Although the RL model continues to solve at later steps, it begins to have fewer valid completions. This highlights reported differences between RL and ES. Since RL works in action space, it has a quartic relationship with horizon. It will find more signal where the task horizon is shorter. ES is independent of horizon but has a worst case quadratic relationship with parameters so will exploit signal with less stochasticity in parameter space.

RL learned to maximize reward using a strategy which required a lower action horizon (get to the correct word) while ES maximized reward through something that likely showed up more often in training (following a specific format).
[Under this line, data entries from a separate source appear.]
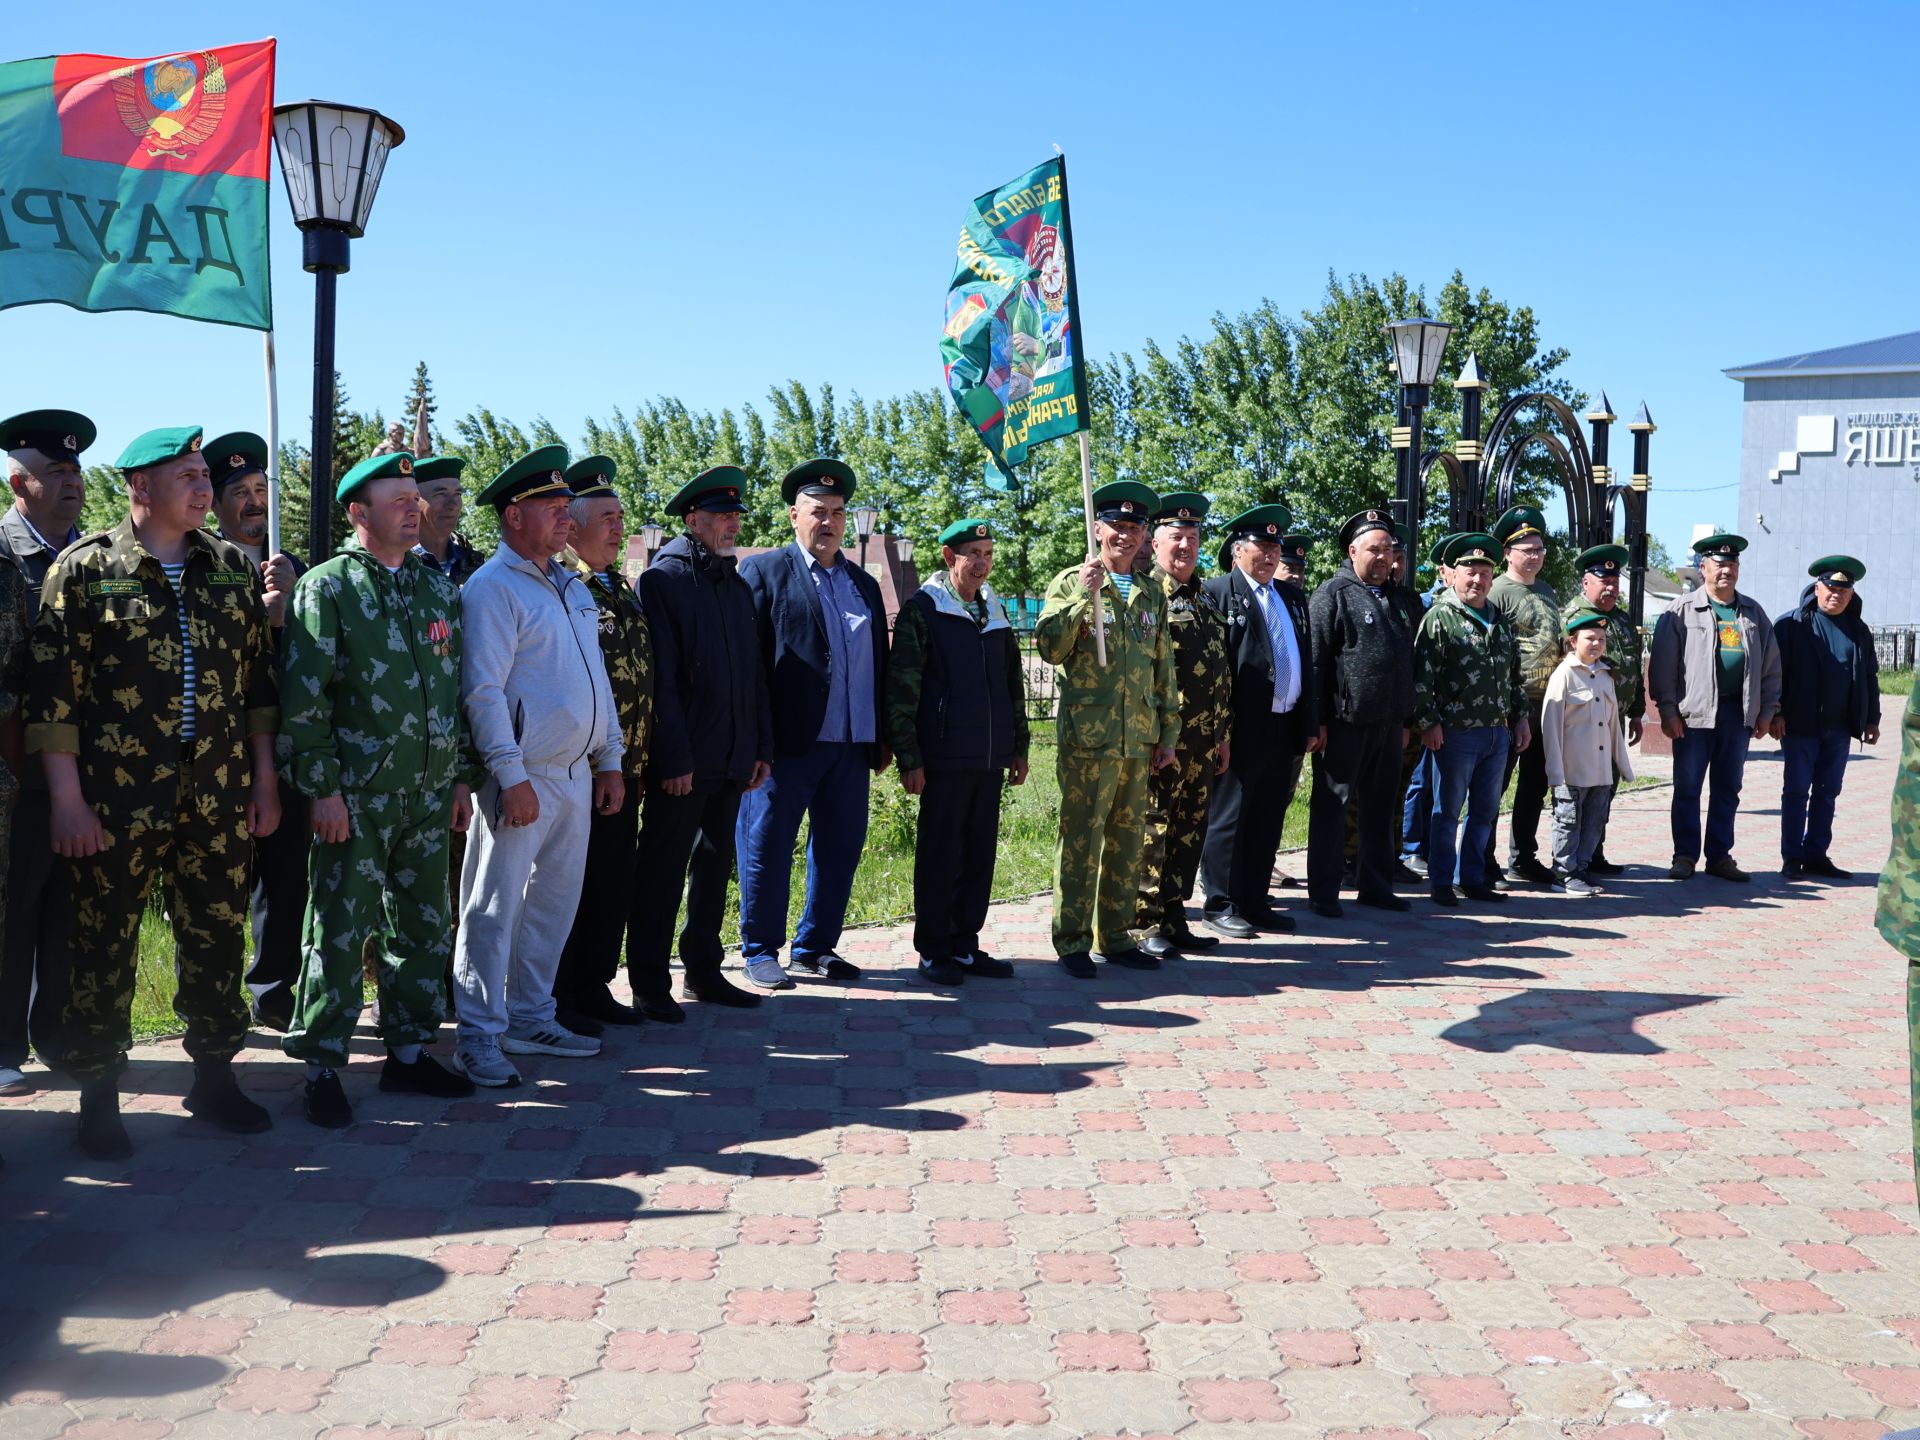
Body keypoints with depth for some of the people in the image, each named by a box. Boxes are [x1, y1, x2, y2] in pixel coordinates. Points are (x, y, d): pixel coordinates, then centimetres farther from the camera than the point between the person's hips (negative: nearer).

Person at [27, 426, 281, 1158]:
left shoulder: (232, 568, 9)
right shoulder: (85, 568, -3)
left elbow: (259, 679, 12)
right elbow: (54, 691, -6)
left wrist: (264, 779, 9)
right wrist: (67, 798, -10)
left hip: (217, 797, 4)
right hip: (117, 798, -4)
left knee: (216, 936, 10)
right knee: (105, 946, 5)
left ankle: (214, 1075, 25)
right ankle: (99, 1095, 17)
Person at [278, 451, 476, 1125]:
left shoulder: (439, 589, 12)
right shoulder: (326, 587, -5)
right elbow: (303, 698, -9)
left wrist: (461, 776, 12)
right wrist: (321, 787, -14)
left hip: (428, 794, 6)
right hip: (355, 797, -6)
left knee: (423, 927, 12)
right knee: (340, 931, -1)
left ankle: (407, 1050, 24)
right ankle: (322, 1066, 9)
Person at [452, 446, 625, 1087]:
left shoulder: (572, 587, 16)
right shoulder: (492, 588, -10)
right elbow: (483, 691, -16)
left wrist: (609, 761, 14)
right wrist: (512, 777, -20)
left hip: (576, 777, 8)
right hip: (521, 778, -8)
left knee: (555, 902, 14)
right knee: (495, 908, -2)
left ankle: (530, 1019, 25)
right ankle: (480, 1036, 5)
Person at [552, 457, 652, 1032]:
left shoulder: (622, 590, 16)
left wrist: (640, 757, 18)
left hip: (626, 769, 8)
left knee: (615, 882, 13)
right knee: (570, 882, 1)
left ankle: (595, 987, 25)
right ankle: (557, 999, 12)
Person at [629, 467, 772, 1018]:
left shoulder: (738, 586, 16)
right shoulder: (663, 579, -7)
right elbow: (660, 677, -13)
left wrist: (762, 748, 11)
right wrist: (674, 758, -17)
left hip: (732, 760, 7)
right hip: (682, 761, -7)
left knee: (714, 866, 14)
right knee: (662, 869, 1)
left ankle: (704, 970, 25)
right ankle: (650, 984, 9)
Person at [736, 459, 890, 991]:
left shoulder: (864, 583, 18)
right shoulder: (765, 571, 0)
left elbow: (878, 664, 19)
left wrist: (882, 738, 13)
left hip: (851, 746, 6)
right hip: (788, 743, -6)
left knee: (840, 848, 9)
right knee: (767, 846, 1)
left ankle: (816, 947, 21)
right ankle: (760, 951, 13)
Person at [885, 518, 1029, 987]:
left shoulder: (996, 612, 15)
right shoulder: (922, 609, -5)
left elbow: (1015, 684, 21)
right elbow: (901, 688, -8)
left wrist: (1019, 747, 17)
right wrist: (908, 757, -12)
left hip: (991, 758, 6)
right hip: (945, 757, -6)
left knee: (980, 855, 9)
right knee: (939, 856, 1)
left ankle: (965, 947, 19)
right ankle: (933, 952, 11)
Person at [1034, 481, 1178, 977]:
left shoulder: (1152, 594, 15)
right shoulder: (1072, 582, -2)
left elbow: (1163, 670, 18)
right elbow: (1049, 648, -13)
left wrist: (1168, 733, 14)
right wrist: (1083, 594, -21)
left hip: (1139, 739, 6)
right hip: (1088, 736, -5)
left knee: (1127, 840, 10)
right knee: (1081, 840, -3)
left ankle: (1116, 936, 21)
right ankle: (1072, 942, 5)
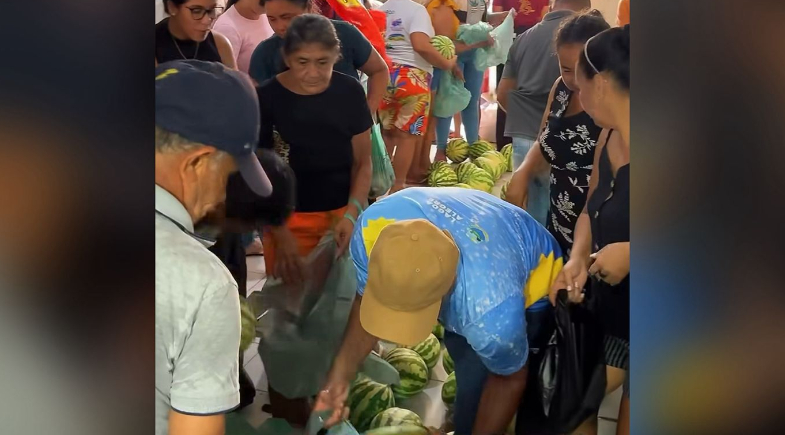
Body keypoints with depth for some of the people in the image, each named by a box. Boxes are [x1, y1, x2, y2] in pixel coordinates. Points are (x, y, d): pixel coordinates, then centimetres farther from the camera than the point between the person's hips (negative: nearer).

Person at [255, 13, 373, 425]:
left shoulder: (349, 91, -5)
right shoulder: (267, 98, -11)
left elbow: (362, 161, 3)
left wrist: (352, 213, -13)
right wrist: (281, 234, -16)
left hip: (340, 216, 2)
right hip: (287, 220, -1)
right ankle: (289, 413, 17)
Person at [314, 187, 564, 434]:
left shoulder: (494, 313, -48)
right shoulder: (373, 226, -37)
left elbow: (509, 380, -24)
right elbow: (367, 299, -16)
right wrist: (339, 376, -29)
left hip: (532, 280, -4)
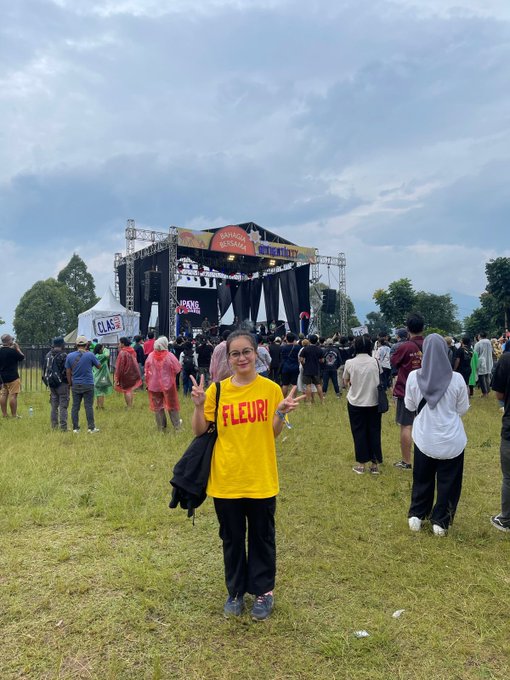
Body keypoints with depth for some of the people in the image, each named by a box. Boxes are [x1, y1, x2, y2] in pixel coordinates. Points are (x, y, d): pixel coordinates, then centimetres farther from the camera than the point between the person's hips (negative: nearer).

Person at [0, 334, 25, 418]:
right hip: (12, 377, -8)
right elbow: (22, 357, -6)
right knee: (13, 395, -4)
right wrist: (17, 348, 1)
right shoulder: (12, 351, -16)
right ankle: (14, 415, -3)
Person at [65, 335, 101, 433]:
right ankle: (91, 428, 5)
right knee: (89, 406, 2)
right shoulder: (90, 355, -9)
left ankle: (75, 428, 12)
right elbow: (98, 366, 6)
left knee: (75, 407, 8)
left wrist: (70, 384, 13)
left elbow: (68, 372, 2)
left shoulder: (70, 356, -1)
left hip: (75, 385, 3)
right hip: (88, 385, -2)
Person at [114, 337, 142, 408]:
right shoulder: (133, 351, 4)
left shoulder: (122, 353, -17)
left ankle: (129, 406, 3)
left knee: (126, 390, 1)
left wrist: (116, 377, -12)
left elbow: (120, 366, -16)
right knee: (130, 389, 17)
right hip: (133, 373, 7)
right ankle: (131, 404, 24)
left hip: (125, 374, -7)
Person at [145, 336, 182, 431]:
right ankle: (177, 425, 18)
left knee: (157, 407, 12)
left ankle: (161, 427, 16)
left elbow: (147, 371, 1)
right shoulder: (169, 356, -15)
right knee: (172, 405, 12)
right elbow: (177, 369, -7)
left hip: (154, 385, 2)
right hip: (168, 384, -2)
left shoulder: (150, 356, -7)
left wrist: (147, 383, 13)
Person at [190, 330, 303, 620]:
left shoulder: (270, 389, -6)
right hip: (226, 480, 1)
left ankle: (264, 591, 34)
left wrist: (281, 412, -19)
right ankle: (236, 591, 37)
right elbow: (199, 431, -1)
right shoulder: (217, 390, -4)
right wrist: (199, 405, -17)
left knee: (262, 537, 14)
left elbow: (274, 433, -1)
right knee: (232, 539, 17)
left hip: (261, 480, -1)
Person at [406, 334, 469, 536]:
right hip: (451, 439, -1)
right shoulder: (456, 379, -15)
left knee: (422, 478, 21)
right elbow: (463, 409, -2)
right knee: (448, 481, 16)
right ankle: (440, 521, 25)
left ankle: (416, 516, 29)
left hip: (424, 438, 2)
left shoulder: (414, 377, -13)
Formatting under that assumption is an easier task to find in the neural thicket. The training strategies seem to pick up on different signals.

That difference is cool! It implies that the signal source is different between RL and ES algorithms (at least within some tasks). There is bound to be overlap in the signal but because the two training regimes learned different strategies then we know that there is ample non-overlapping signal. These two training strategies can be used together to increase our reward and vary the training.

Ending Notes

This post came about because I was reading a new paper on quantization and had questions. It led down a rabbit hole. I now don’t believe one zeroth order optimizer method is better than the other. Both have their benefits. In fact, I am looking forward to using a joint training strategy. I am looking forward to training quantized models directly (QES like). I’m looking forward to exploring more niches. There are many left.

I am currently generating an addition to Prime-RL for the ES used in this blog post. Please let me know your thoughts and consider thoroughly roasting the code when it is released. It should be pretty simple and will be out within a couple weeks of this post. Right now I have a sequential method which benchmarks at 97% of its time in inference. The 3% is weight updates and LoRA loading. The engineering is pretty straightforward so I mostly need to verify it will scale across multi-node training.